« La question est de savoir si Anderlecht a le matériel nécessaire pour le projet de Kompany »

Supposons que vous soyez entraîneur d’Anderlecht. Après un 2 sur 12, vous vous rendez à Genk, champion en titre, pour le premier match au sommet de la saison.

Alors que votre équipe éprouve déjà des difficultés à marquer, vous alignez Samir Nasri en pointe tout en sachant qu’il préfère toucher souvent le ballon (et va donc décrocher). En défense, vous mettez un droitier ( Sieben Dewaele) à gauche afin de tenir l’homme en forme de Genk, le Japonais Junya Ito.

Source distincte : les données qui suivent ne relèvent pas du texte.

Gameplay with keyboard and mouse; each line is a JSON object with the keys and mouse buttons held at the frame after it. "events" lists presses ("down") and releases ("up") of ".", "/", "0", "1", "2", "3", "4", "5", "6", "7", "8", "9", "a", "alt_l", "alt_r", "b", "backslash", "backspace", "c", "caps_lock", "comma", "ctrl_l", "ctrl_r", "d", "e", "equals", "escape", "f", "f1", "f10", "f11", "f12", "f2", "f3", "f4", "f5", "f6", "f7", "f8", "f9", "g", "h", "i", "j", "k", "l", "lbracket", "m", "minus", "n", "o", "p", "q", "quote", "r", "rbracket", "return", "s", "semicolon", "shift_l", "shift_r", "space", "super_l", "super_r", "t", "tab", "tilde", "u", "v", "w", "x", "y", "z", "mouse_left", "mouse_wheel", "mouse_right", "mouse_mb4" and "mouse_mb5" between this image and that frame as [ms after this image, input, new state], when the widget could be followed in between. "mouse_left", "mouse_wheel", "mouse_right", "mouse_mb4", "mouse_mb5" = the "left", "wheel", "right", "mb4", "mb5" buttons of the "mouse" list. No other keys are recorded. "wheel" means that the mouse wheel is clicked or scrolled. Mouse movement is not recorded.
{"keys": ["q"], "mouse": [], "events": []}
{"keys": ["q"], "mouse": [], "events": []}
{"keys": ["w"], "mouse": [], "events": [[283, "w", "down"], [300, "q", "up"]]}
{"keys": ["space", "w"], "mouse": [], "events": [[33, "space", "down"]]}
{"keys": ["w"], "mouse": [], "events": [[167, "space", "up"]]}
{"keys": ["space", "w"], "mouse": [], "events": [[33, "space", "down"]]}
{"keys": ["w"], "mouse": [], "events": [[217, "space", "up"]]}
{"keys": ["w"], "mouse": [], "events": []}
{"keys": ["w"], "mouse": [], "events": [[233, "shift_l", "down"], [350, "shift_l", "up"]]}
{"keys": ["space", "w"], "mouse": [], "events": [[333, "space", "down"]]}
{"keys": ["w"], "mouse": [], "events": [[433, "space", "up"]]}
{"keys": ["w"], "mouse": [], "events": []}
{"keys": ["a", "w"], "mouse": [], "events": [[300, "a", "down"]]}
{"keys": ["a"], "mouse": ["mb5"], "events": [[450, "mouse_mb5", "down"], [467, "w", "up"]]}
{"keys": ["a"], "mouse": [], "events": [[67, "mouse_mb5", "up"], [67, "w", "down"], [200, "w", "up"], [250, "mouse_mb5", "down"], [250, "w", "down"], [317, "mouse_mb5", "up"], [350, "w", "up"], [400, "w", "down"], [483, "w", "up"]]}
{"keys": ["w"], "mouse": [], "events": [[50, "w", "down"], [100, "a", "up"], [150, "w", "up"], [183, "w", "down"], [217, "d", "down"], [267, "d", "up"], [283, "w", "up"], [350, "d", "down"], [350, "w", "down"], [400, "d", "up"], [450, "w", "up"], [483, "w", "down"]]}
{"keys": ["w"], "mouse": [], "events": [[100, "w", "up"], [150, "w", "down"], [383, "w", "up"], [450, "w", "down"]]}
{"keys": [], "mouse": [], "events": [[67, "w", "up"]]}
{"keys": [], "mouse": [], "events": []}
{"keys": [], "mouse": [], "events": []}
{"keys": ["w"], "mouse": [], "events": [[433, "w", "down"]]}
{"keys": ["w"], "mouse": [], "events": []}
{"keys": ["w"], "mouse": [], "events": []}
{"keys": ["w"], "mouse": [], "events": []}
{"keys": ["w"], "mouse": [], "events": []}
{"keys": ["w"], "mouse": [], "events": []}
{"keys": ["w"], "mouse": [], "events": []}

La question est donc de savoir si Anderlecht a le matériel nécessaire pour le projet de Kompany.

Vous perdez, votre équipe n’a placé qu’un tir cadré et votre attaquant a déçu. Comme prévu. N’importe quel entraîneur d’Anderlecht qui ferait ça serait fortement critiqué. Mais pas Vincent Kompany. Ça prouve qu’il a du crédit, qu’on croit en son projet. Mais quel projet ? Et cette foi est-elle justifiée ?

Les fans et les amateurs de bon football estiment qu’Anderlecht doit jouer de cette façon. C’est l’école néerlandaise. Même si, pour le moment, on s’ennuie. Car en possession de balle, Anderlecht a encore d’énormes lacunes. Individuellement, chaque jouer a de la technique mais l’ensemble n’est pas suffisamment fort pour repartir de sa ligne de but et éliminer l’adversaire. Tout ça, parce que la vitesse d’exécution n’est pas suffisamment élevée.

Les autres clubs l’ont compris et pressent haut. Anderlecht fait circuler le ballon latéralement ou en arrière, il a la possession de balle mais ne crée pratiquement aucun danger. Cette vitesse d’exécution sera-t-elle meilleure lorsque les joueurs auront acquis des automatismes et de la condition physique ? Ou le projet de Kompany, dont les prestations individuelles sont favorisées par ce style de jeu, en restera-t-il au stade des bonnes intentions ?

Le deuxième problème se situe plus haut. En faisant circuler le ballon, Anderlecht permet à l’adversaire de se regrouper. Et en pratiquant par des changements d’aile, il favorise les duels. À Genk, Kompany y est parvenu quelques fois en adressant un long ballon aérien à Nacer Chadli. Mais le Liégeois est-il capable de jouer rapidement en un contre un ? Et à droite, il n’y a personne.

Troisième problème : qui doit jouer dans le rectangle ? La question est donc de savoir si Anderlecht a le matériel nécessaire pour le projet de Kompany. Le club n’est-il pas confronté à un dilemme insurmontable parce qu’il ne peut pas à la fois pratiquer du beau football et gagner ?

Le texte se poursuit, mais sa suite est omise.